Speaker
Description
Advanced timing studies of archival data from ASCA, Suzaku, NuSTAR, and XMM-Newton are opening several novel aspects of magnetars. (1a) Representative 7 magnetars were found to be axially deformed to 10^{-4}, and performs free precession. (1b) The deformation is due to internal magnetic pressure, with the internal (toroidal) magnetic fields reaching 10^{16} G (Makishima+24a, 24b). (2a) The toroidal (Bt) to dipole (Bd) magnetic-field ratios of the 7 magnetars increase towards older objects; their Bt lasts longer than their Bd (Makishima+24a). (2b) Considering the Bd decay, magnetars could dominate new-born neutron stars (Nakano+15). (2d) There may be a large population of old magnetars with weak Bd but strong Bt. (2e) The very long periods (e.g., 6.7 hours) of some Central Compact Objects in supernova remnants are not their rotational periods, but are the slip periods of their free precession.

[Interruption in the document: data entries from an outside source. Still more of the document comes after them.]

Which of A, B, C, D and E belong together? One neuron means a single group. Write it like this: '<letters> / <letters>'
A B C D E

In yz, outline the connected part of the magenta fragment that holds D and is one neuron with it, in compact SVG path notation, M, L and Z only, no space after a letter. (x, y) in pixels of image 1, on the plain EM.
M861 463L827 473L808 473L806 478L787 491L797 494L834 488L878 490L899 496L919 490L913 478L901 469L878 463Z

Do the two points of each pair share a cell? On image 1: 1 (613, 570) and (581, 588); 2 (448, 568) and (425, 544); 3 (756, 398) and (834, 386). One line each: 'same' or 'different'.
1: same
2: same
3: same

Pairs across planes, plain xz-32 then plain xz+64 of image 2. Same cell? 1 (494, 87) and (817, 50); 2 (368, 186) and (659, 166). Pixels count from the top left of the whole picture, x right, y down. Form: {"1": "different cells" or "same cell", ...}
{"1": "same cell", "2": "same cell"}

Their true rotation period may reside at about 1 second. (3a) Magnetars are also found in binaries, such as X-Persei (via MAXI observations; Yatabe+18) and the gamma-ray binary LS 5039 (Yoneda+20, Makishima+23). (3b) As in LS 5039, magnetars can steadily accelerate particles up to TeV energies, probably via induced electric fields. (3c) The magnetars in binaries allow first measurements of the mass of magnetars. As indicated by X-Persei and LS 5039, magnetars could have a higher mass (~2.0 Msun) than the ordinary neutron stars.